Il troll urbano si nasconde in quelle caverne virtuali dal mondo urbano. E che accade? Al manifestarsi di certe istanze da parte di un gruppo di cittadin* su questioni relative ai grandi temi della città, il troll ha un atteggiamento evitante o distraente (come estrarre variopinti uccelli dal cilindro). Egli non comunica le questioni urbane, o peggio, non appartengono alla sua agenda; non comunica con la città, né con la comunità, non si manifesta mai nello spazio pubblico: egli teme l’ingaggio col dibattito aperto. Il troll predilige una comunicazione finalizzata a propiziare un unico punto di vista, il proprio. È il trionfo della dialettica egoica: è negarsi, non incontrare le ragioni dell’altro. Affida il proprio racconto distorcente a mezzi spersonalizzanti o unidirezionali come post social e dirette o interviste autopromosse.

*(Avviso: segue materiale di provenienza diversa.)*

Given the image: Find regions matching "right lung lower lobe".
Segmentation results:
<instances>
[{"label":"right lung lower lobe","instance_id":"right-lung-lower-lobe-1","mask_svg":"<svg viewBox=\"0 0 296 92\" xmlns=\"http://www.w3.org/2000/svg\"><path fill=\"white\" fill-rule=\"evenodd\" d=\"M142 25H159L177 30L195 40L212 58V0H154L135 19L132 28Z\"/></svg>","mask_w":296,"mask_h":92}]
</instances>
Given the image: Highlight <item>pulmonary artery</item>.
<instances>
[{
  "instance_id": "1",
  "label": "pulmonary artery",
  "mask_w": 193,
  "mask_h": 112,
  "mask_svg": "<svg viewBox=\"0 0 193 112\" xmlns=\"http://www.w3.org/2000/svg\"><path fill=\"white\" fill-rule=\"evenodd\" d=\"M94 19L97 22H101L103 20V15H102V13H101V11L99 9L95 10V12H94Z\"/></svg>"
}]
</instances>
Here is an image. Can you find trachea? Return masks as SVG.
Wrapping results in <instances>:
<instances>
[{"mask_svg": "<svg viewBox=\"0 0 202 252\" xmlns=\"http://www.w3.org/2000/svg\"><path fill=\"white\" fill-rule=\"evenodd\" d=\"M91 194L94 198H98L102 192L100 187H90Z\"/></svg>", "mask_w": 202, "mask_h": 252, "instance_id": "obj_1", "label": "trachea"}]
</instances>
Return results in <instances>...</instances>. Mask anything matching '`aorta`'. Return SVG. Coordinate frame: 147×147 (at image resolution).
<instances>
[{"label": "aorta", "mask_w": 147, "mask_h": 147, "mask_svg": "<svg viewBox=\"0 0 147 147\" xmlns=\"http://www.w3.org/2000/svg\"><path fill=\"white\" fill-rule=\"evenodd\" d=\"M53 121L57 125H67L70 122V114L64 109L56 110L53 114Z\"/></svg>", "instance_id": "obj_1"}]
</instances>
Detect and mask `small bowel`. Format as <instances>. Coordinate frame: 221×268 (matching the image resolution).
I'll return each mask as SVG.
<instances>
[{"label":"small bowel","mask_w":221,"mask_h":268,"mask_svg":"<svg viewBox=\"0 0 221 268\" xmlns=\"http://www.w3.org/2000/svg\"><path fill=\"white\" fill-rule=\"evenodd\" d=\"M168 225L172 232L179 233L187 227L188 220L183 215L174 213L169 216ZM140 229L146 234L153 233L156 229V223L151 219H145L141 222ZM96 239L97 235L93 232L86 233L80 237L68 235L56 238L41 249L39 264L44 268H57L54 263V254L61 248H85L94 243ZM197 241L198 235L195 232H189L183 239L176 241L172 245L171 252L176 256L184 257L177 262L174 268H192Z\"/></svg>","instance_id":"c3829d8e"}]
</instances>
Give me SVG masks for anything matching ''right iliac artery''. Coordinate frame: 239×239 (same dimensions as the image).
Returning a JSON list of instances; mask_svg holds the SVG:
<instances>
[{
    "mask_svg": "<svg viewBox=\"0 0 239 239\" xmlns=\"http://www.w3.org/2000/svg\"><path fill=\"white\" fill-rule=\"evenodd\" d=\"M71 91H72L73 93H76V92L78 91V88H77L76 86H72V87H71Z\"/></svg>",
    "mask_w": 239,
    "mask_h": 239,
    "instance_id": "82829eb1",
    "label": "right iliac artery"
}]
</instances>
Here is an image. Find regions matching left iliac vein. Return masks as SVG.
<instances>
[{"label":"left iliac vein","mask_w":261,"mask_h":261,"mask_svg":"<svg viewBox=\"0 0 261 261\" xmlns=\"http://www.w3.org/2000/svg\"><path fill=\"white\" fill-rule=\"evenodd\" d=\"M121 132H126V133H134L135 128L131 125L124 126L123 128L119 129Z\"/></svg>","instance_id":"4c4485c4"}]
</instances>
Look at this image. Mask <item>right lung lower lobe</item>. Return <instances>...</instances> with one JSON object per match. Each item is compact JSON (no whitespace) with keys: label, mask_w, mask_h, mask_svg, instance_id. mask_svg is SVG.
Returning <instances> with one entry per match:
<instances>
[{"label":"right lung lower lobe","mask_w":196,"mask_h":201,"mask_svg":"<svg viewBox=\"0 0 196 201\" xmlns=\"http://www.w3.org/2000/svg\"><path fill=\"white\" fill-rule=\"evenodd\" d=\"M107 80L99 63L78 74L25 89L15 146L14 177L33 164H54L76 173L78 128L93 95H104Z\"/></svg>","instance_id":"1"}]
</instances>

Questo ostinato individualismo paralizza e pietrifica il dibattito urbano, lo esclude a priori come possibilità di sviluppo. Il troll urbano rappresenta quindi sempre una perdita: per sé stesso e per gli altri. Egli a tutti e tutto nega, nel perdurare di un individualismo escludente e sfascista della possibilità solidale.
Egli parte sempre da una rivendicazione, che divora i processi di umanizzazione relazionale, quei processi che generano conflitto ma anche crescita e progresso; i suoi sforzi di attaccare il prossimo e altre soluzioni possibili ai problemi della città, ne rivelano lo scetticismo conservatore. Il troll sempre si crogiola nell’evidenza quasi ontologica dell’essere fatto “proprio così”, come a dire “è la mia indole”.
Alla fine alla città non resta altro che la negazione di qualsiasi possibilità evolutiva: l’arida eredità del troll.
Una soluzione possibile allo sbocco egoico e pietrificante del troll è il passaggio attraverso lo spazio fisico dell’assemblea, la discussione ed il dibattito pubblico. Sono spazi in cui l’unione dei corpi fa la forza della comunità, spazi che i troll non frequentano oppure spazi in cui guariscono: gli imbonitori ed i dissacratori, i cinici travestiti da civici, gli “etero sapiens patriarcalis” che dileggiano l’inclusività.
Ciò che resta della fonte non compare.